Although named in the 25-man Brunei squad for the 2026 World Cup qualification matches against Indonesia in October 2023, as well as featuring in previous friendly matches in the year, Najib was left out of the matchday squad in both games. He was restored in the national team setup in June 2024 when the team was made up of almost entirely DPMM FC and led by their current head coach Rui Capela against Sri Lanka for two matches. He was fielded in both games as the Wasps claimed a double victory over the Lankans.

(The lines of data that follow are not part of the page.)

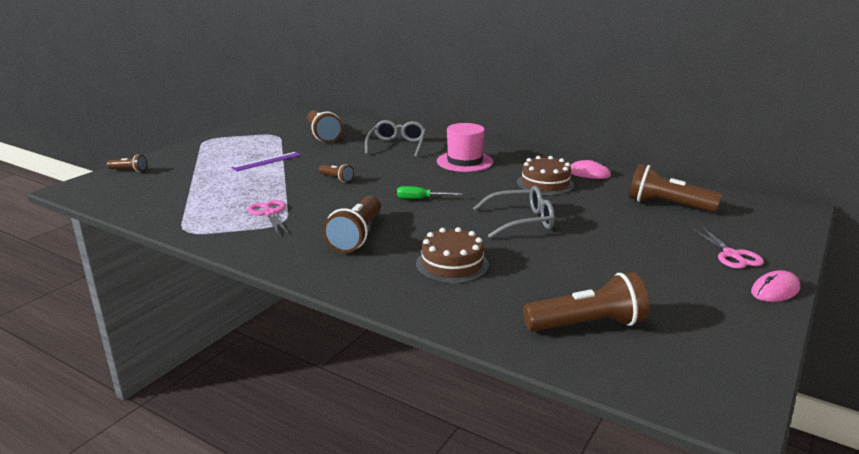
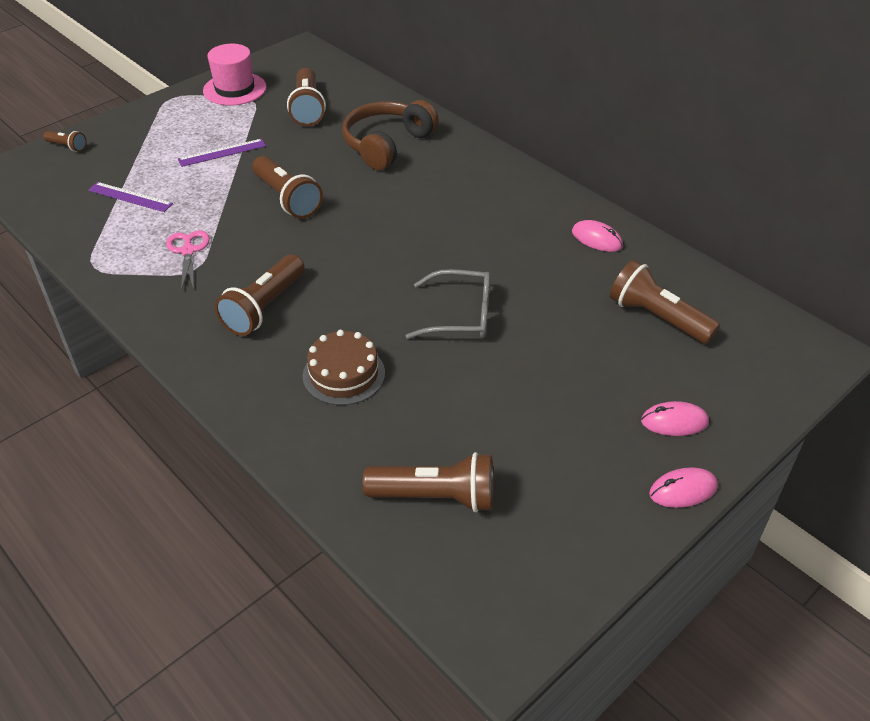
camera: 15 degrees right, 20 degrees up
(200, 190) = (130, 197): none -> purple ruler
(336, 178) = (287, 199): brown flashlight -> brown flashlight, size x1.96
(397, 146) = (387, 144): grey glasses -> brown headphones
(421, 199) = (366, 254): green screwdriver -> none
(465, 161) = (454, 190): pink hat -> pink hat (234, 89)
(545, 183) = (529, 250): brown cake -> none
(731, 255) = (674, 422): pink scissors -> pink mouse

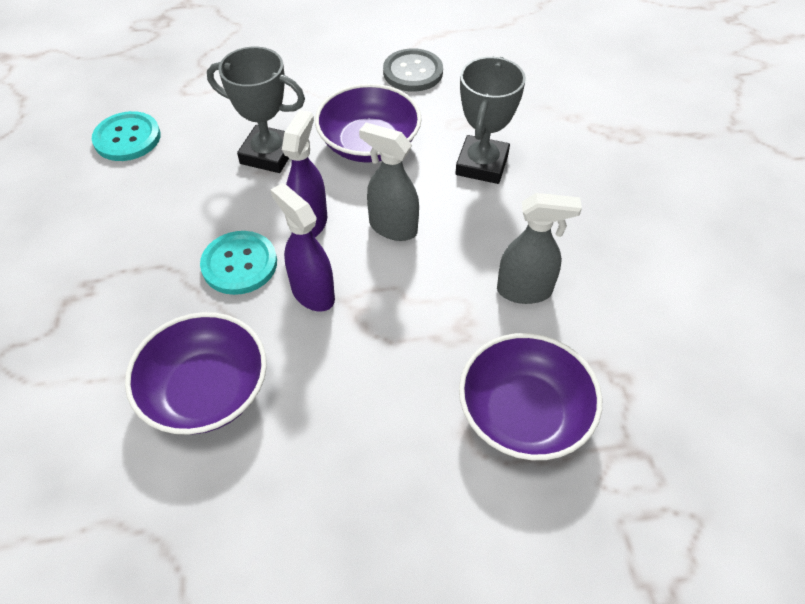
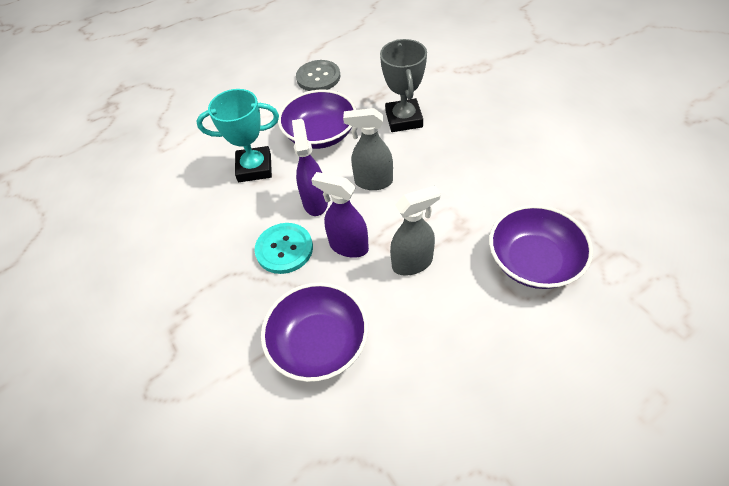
camera: 20 degrees left, 0 degrees up
(127, 138) = (140, 197): turquoise button -> none
(268, 154) = (254, 168): grey trophy -> turquoise trophy
(525, 291) = (483, 186): grey spray bottle -> grey spray bottle (412, 263)

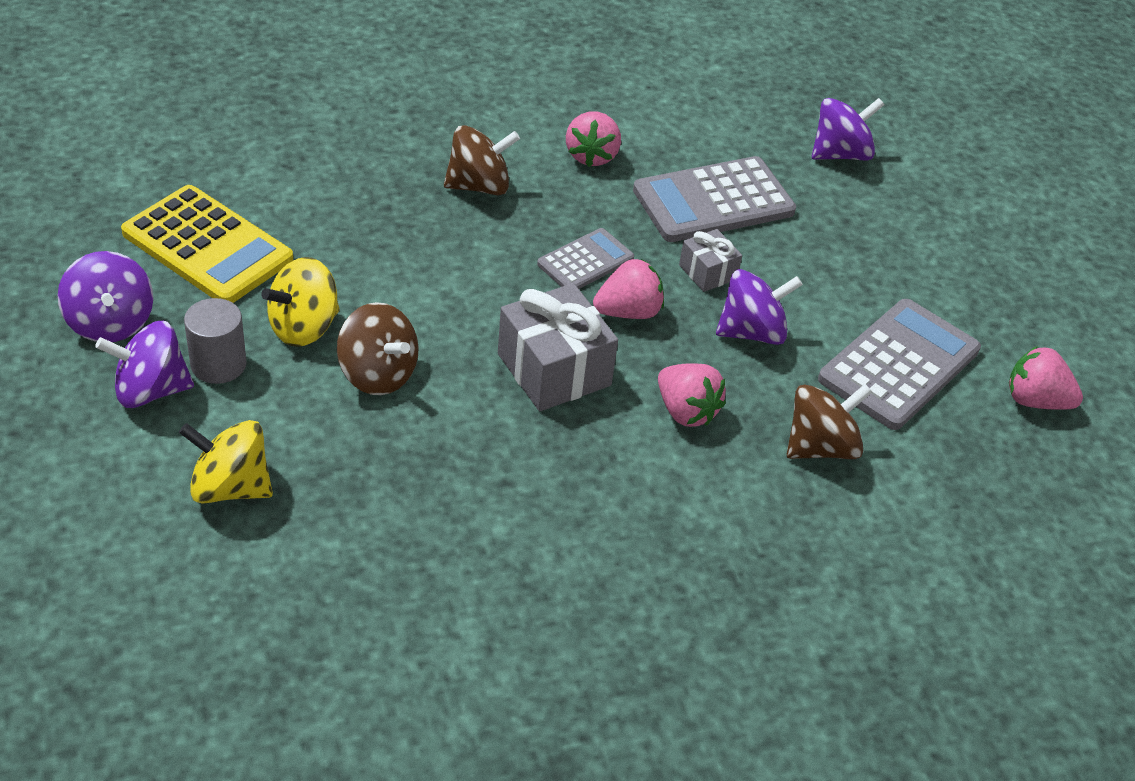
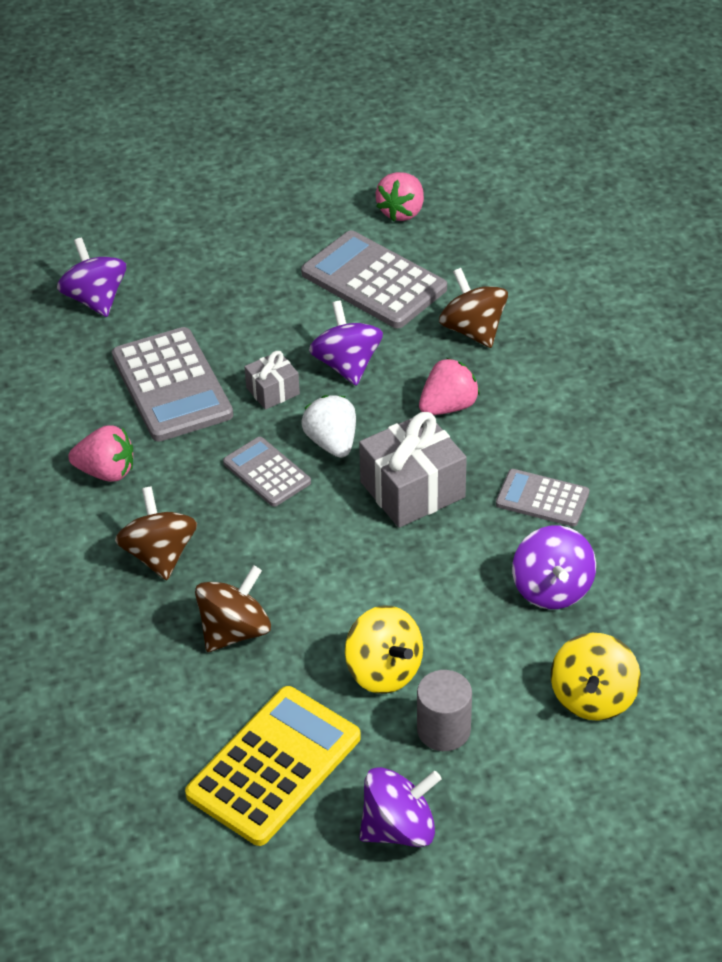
camera: 85 degrees left, 0 degrees up
(151, 390) = (486, 777): purple spinning top -> purple spinning top (552, 589)
(378, 374) = (437, 609): brown spinning top -> brown spinning top (235, 631)
(532, 479) = (542, 499): none -> grey calculator
(628, 312) = (332, 442): pink strawberry -> white strawberry

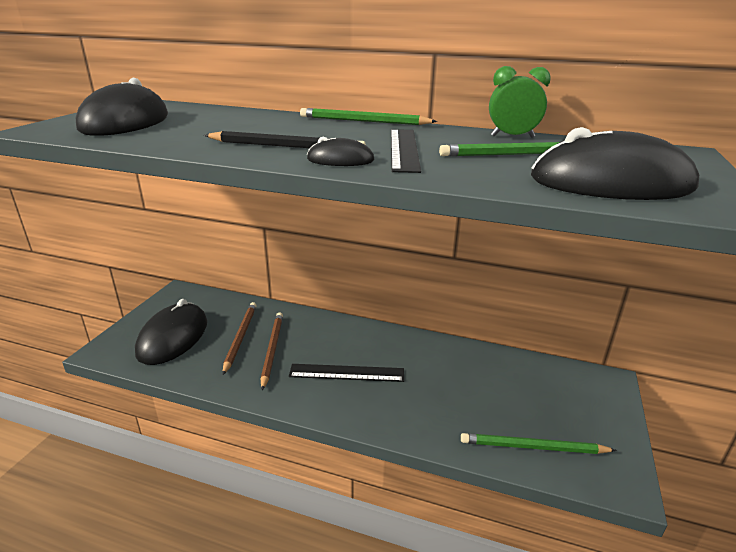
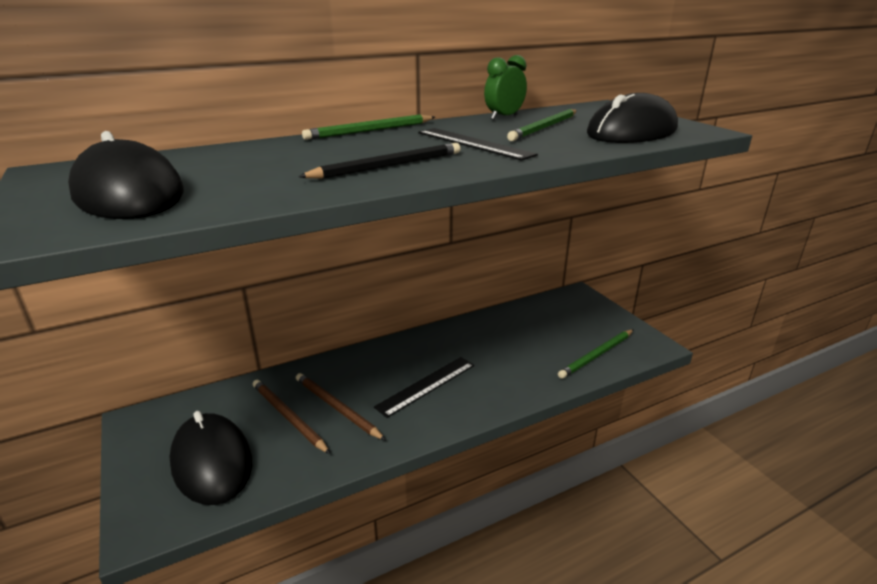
camera: 45 degrees left, 0 degrees up
(340, 160) = (463, 163): black mouse -> none

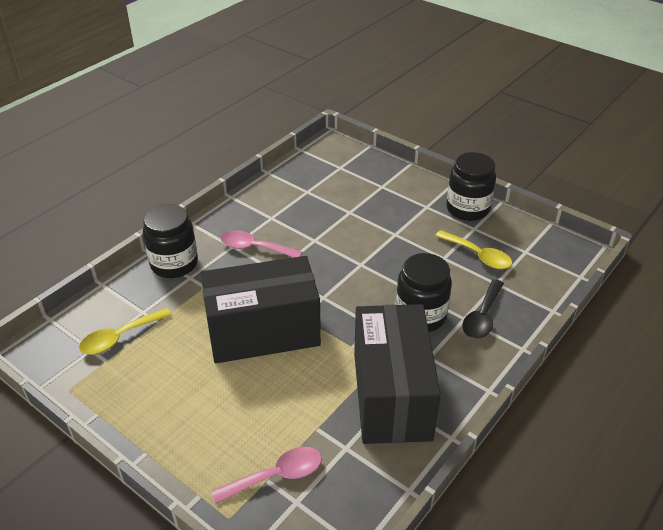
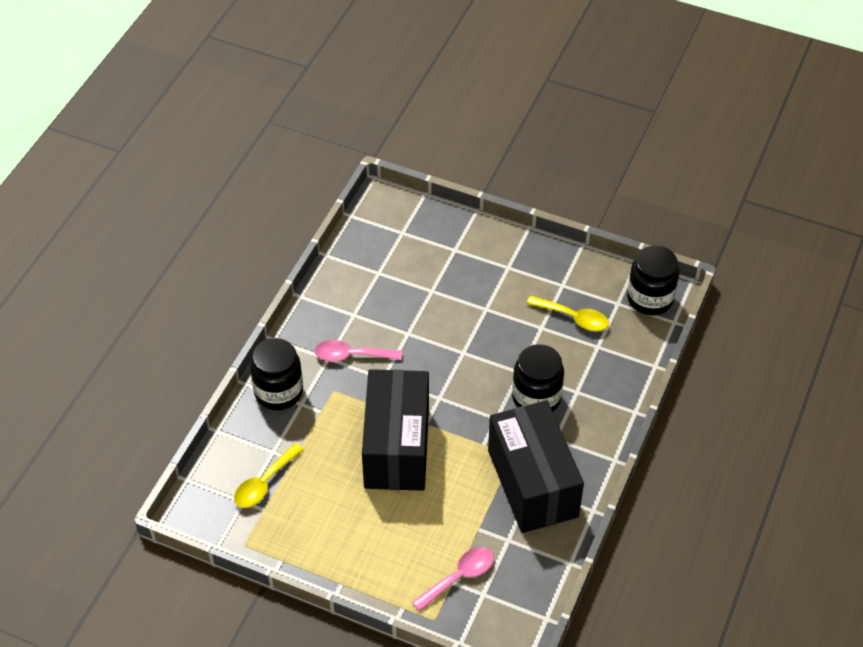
camera: 15 degrees left, 10 degrees up
(263, 332) = (396, 447): black box -> black box turned 60 degrees counterclockwise
(467, 209) = (550, 262): black jar -> black jar (650, 299)
(482, 316) = (592, 386): black spoon -> none

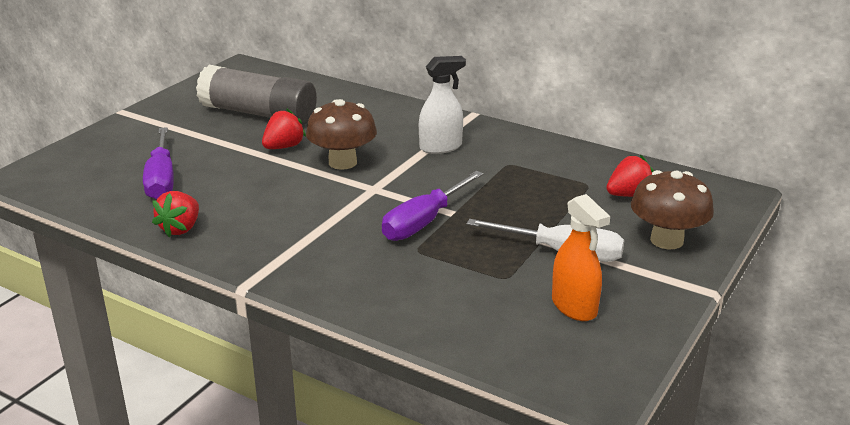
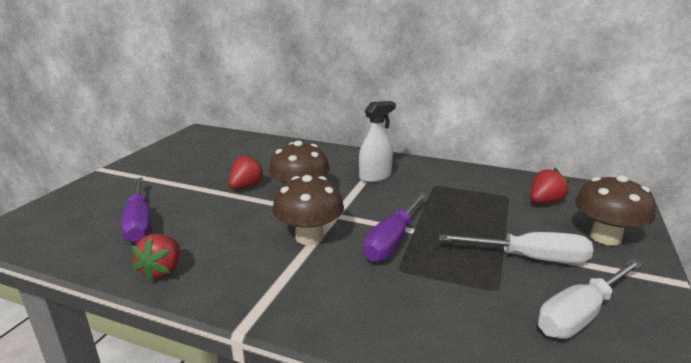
camera: 10 degrees left, 5 degrees down
(258, 114) = (219, 163): grey glue stick -> none
(336, 210) = (309, 237): none -> brown mushroom
(574, 307) = (581, 314): orange spray bottle -> white screwdriver

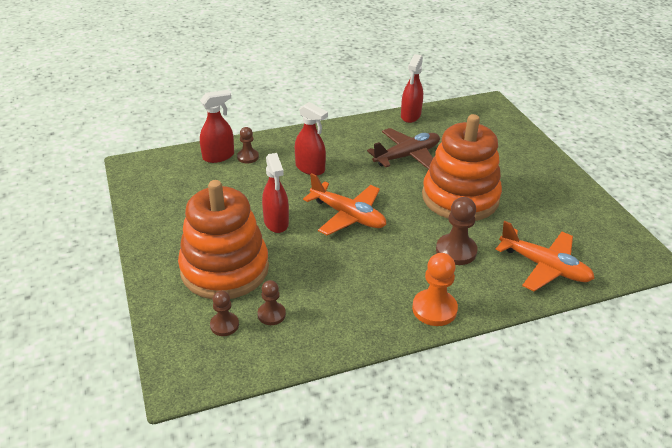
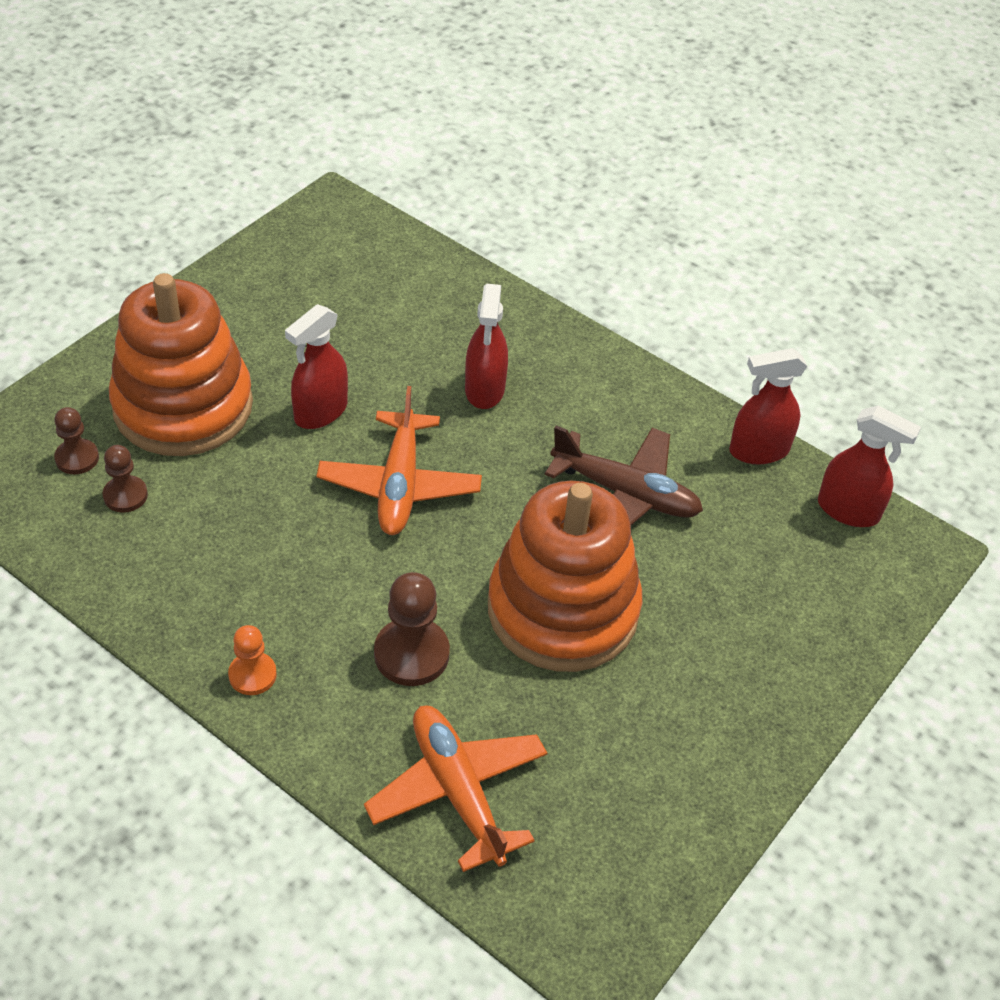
camera: 55 degrees right, 10 degrees up
(218, 156) = (427, 277): red spray bottle -> red spray bottle (848, 510)
(248, 157) = (453, 308): brown pawn -> none
(434, 309) = (252, 675): orange pawn -> orange pawn, size x0.62
(544, 267) = (457, 791): orange plane -> orange plane turned 150 degrees clockwise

Under caretaker coach Jamie McAllister, Najib was selected for both the play-offs for the third round of the 2027 Asian Cup qualification and the 2024 ASEAN Championship qualification. He managed two starts against Timor-Leste for the latter assignment in October which finished 0–1 in aggregate to the opponents.

===International goals===
Scores and results list Brunei's goal tally first.

| No. | Date | Venue | Opponent | Score | Result | Competition |
|---|---|---|---|---|---|---|
| 1. | 8 September 2018 | Hassanal Bolkiah National Stadium, Bandar Seri Begawan, Brunei | Timor-Leste | 1–0 | 1–0 | 2018 AFF Championship qualification |

==Honours==

===Team===

- NBT FC
- B-League Premier Two: 2004
- DPMM FC
- S.League: 2015
- Singapore Premier League: 2019
- Singapore League Cup (2): 2012, 2014
- Brunei FA Cup: 2022

===International===
- Hassanal Bolkiah Trophy: 2012

===Individual===

- Meritorious Service Medal (PJK; 2012)
- General Service Medal (Police)

==Personal life==
Najib has nine siblings, one of which is Na'im Tarif who plays for MS PPDB.